Accepts Healthy Volunteers?

Details

Lead Sponsor:

Emory University

Collaborator:

Sanofi

Treatments:

Antibodies, Monoclonal

Criteria

Inclusion Criteria:

- Capable of giving signed informed consent as listed in the informed consent form (ICF)
and this protocol.

- Patients aged >18 years at the time of signing the ICF.

- Patients with nasal polyps in the setting of suspected AFRS and electing to undergo
comprehensive sinus surgery per established criteria.

- Diagnosis of nasal polyps by consensus criteria.

- Failure of appropriate medical therapy, including topical intranasal corticosteroid
(spray or irrigation) > 8 weeks duration, systemic corticosteroid trial of 1-3 weeks
duration, and nasal saline irrigation of > 4 weeks duration

- A minimum SNOT-22 score of 20 at the time of enrollment.

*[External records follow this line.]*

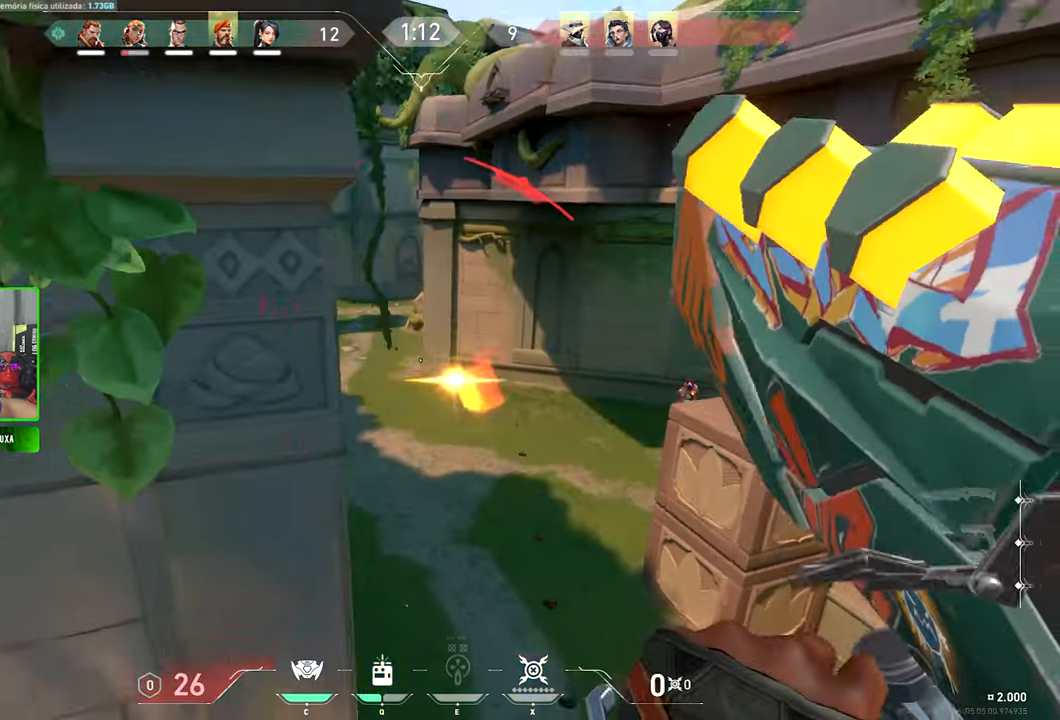
{"keys": ["a", "s"], "mouse": [], "mouse_move": "right"}
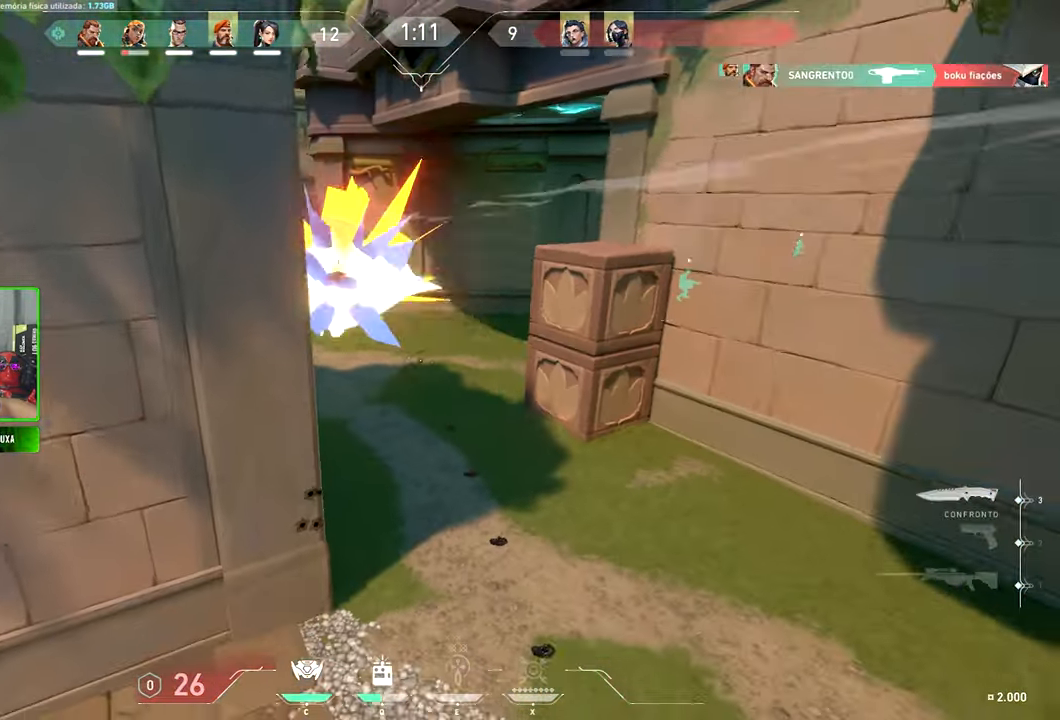
{"keys": ["a"], "mouse": ["wheel"], "mouse_move": "down-left", "events": [[166, "s", "up"], [467, "mouse_wheel", "down"]]}
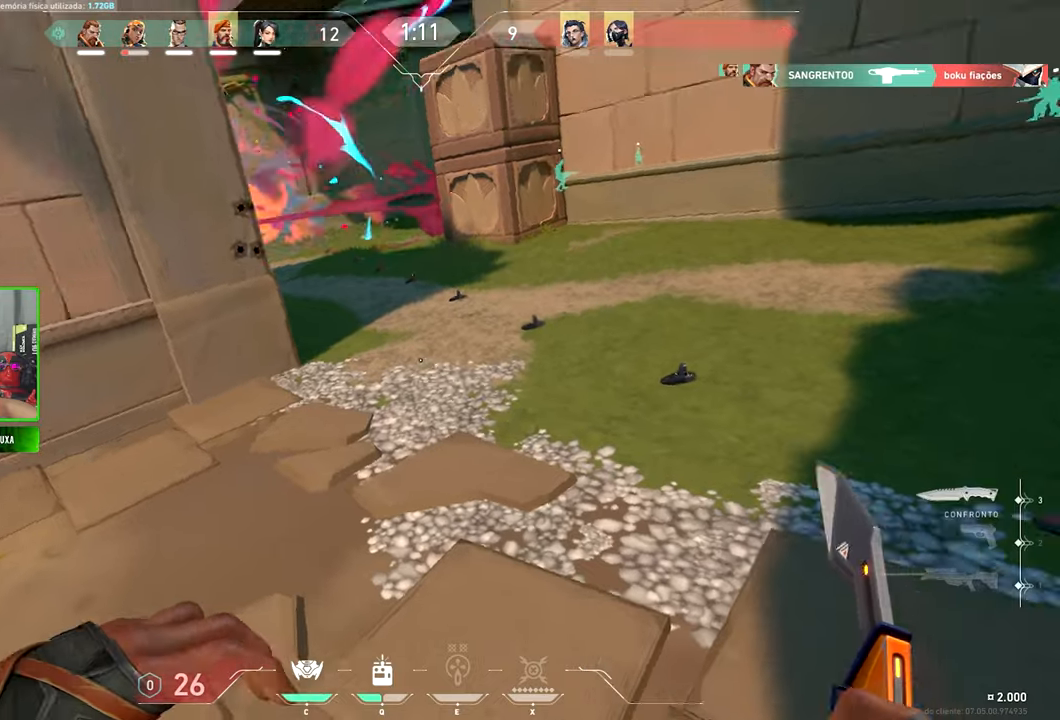
{"keys": ["a"], "mouse": [], "mouse_move": "still", "events": [[50, "mouse_wheel", "up"], [383, "space", "down"], [467, "space", "up"]]}
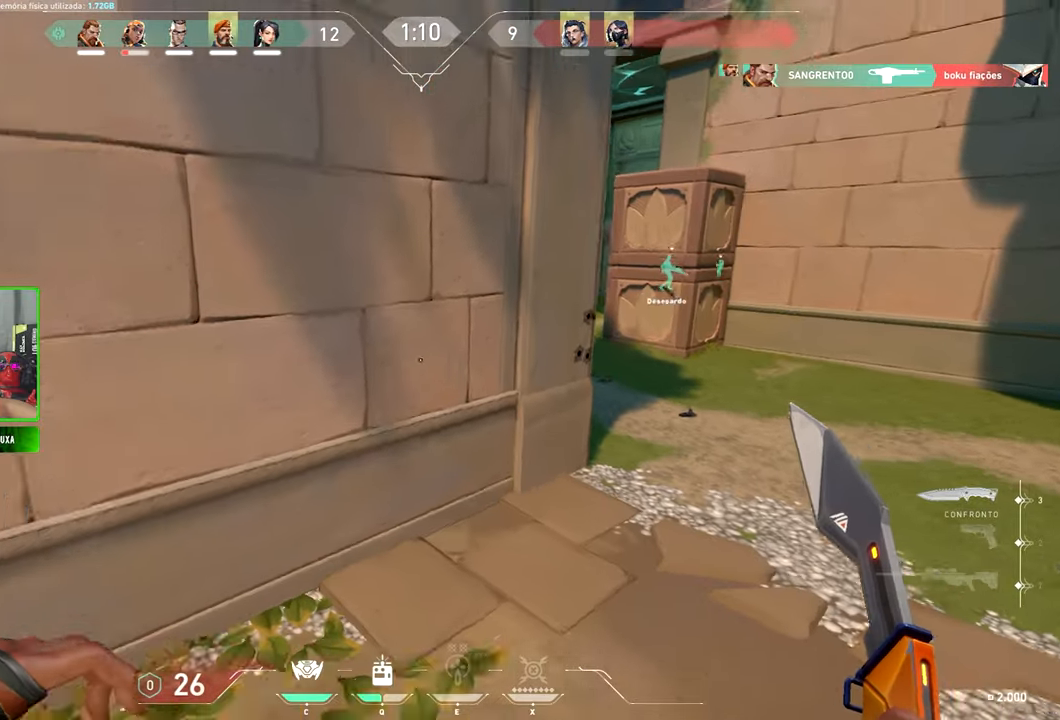
{"keys": ["w"], "mouse": [], "mouse_move": "left", "events": [[300, "w", "down"], [400, "a", "up"]]}
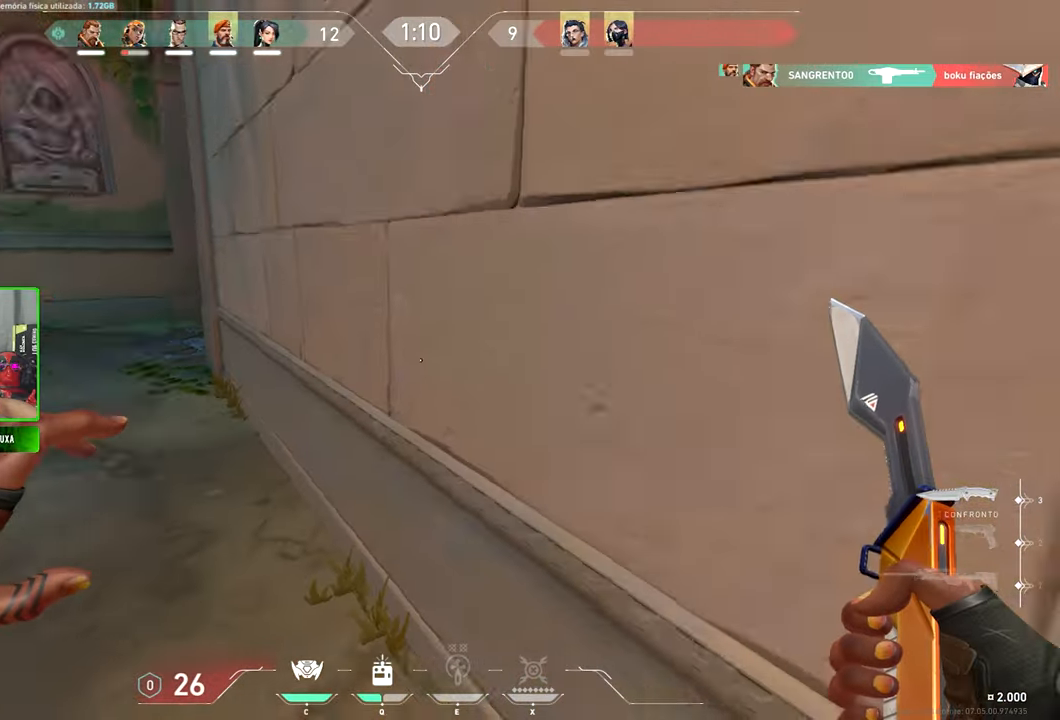
{"keys": ["w"], "mouse": [], "mouse_move": "still", "events": []}
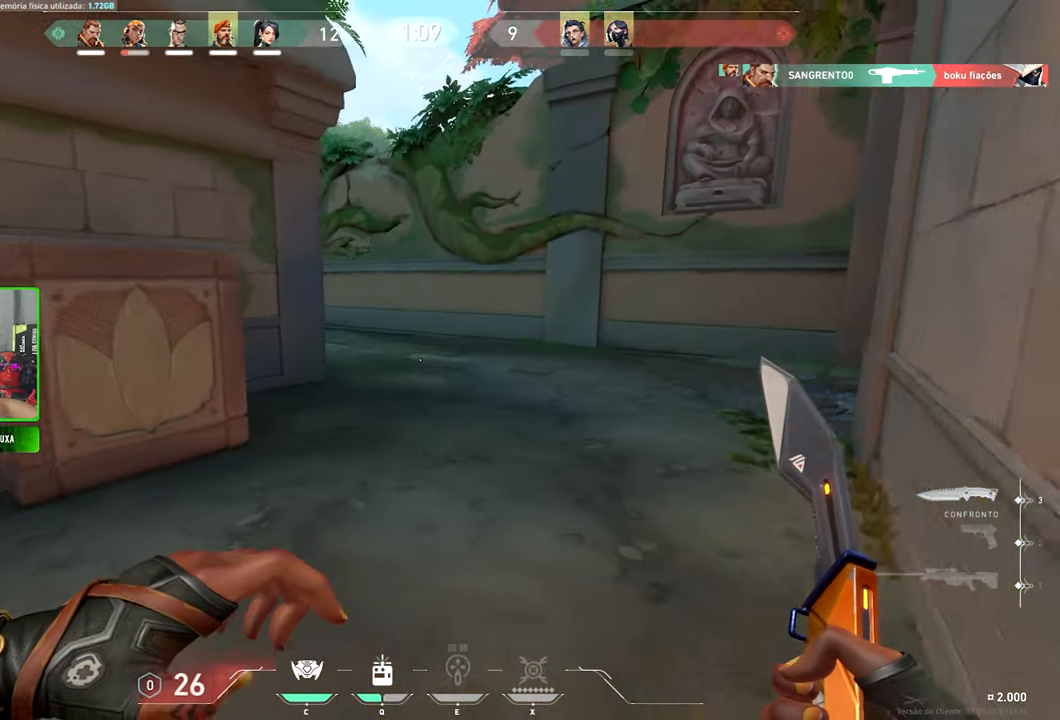
{"keys": ["shift", "v", "w"], "mouse": [], "mouse_move": "still", "events": [[167, "shift", "down"], [167, "v", "down"]]}
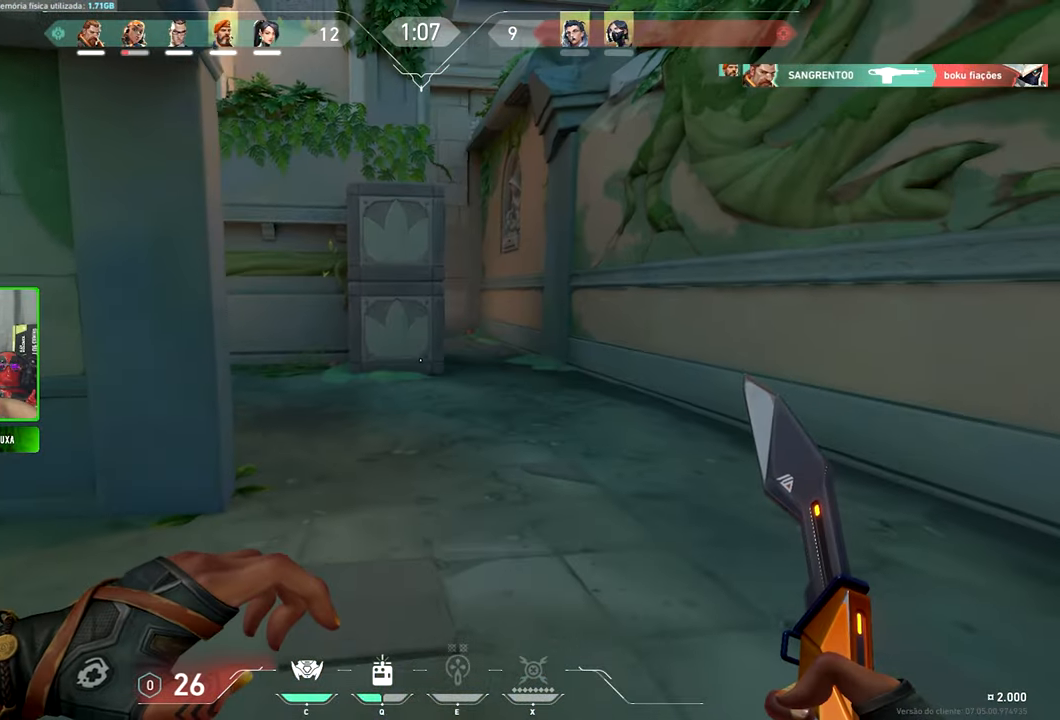
{"keys": ["shift", "v", "w"], "mouse": [], "mouse_move": "still", "events": []}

- A minimum CT Lund-McKay score of > 1 at the time of enrollment.

- Suspected AFRS based on Bent and Kuhn criteria [10]

- Patients meet 3/5 criteria at the time of enrollment

- Environmental atopy by skin or serum testing

- Nasal polyposis

- Characteristic CT findings

- Eosinophilic mucous

- Fungal identification on histopathology

Exclusion Criteria:

- Patients who have undergone nasal or sinus surgery within 3 months prior to
enrollment.

- Patients with conditions or comorbid disease findings that exclude nasal endoscopy for
evaluation of primary outcomes, such as current rhinitis medicamentosa, nasal cavity
tumors, occlusive septal deviation following surgery

- Clinically important comorbidities that may confound interpretation of clinical
efficacy, including Sinonasal mucocele, aspirin-exacerbated respiratory disease,
cystic fibrosis, primary ciliary dyskinesia, Hereditary Hemorrhagic Telangiectasia,
antro-choanal polyposis, non-asthma eosinophilic disease, such as bronchopulmonary
aspergillosis, eosinophilic granulomatosis with polyangiitis, hypereosinophilic
syndromeGranulomatosis with polyangiitis

- Any corticosteroid-dependent condition

- A comorbid health disorder that is not medically controlled in the opinion of the
Investigator, and has the potential to affect the safety of the subject throughout the
study, impede the subject's ability to complete the duration of the study

- Patient experiencing a symptomatic asthma exacerbation requiring systemic
corticosteroids or hospitalization (>24 hours) within 4 weeks of randomization.

- Infection requiring systemic antibiotics within 4 weeks of randomization (Parenteral
and/or oral antibiotics associated with surgery are allowed)

- Medical contraindication to receiving dupilumab: Known hypersensitivity to dupilumab
or any of its excipients, live vaccine administration within 30 days of randomization
or during the study period, known helminth infection

- Unable to tolerate sinonasal irrigations.

- Pregnancy, current lactation, or lack of effective contraception plan, as determined
by the site investigator.

- Initiation of allergen immunotherapy within 3 months prior to randomization or a plan
to begin therapy or change its dose during the study period.

- Immunosuppressive medication within 3 months prior to randomization and during the
study period from randomization through the end of the study (EOS).

- Receipt of any marketed or investigational biologic products (monoclonal or polyclonal
antibody) within 6 months or 5 half-lives, whichever is longer, prior to randomization
during the study period.

- Previous use of dupilumab.

- Receipt of immunoglobulin or blood products within 30 days prior to randomization.

- Receipt of any investigational drug within 30 days or 5 half-lives, whichever is
longer prior to randomization.

- Scheduled systemic corticosteroid treatment during the study period (Standardized
corticosteroid taper associated with planned surgery is allowed)

- Receipt of leukotriene antagonists or modifiers for subjects who were not on a stable
dose for > 30 days prior to randomization.

- Concurrent enrollment in another investigational drug trial during the study period.

- Patient involvement in the planning or conduct of the study.

- Investigator assessment that the subject is unlikely to comply with study procedures.

- Prior randomization in the present study.

- Unable to undergo sinus surgery due to comorbid medical conditions.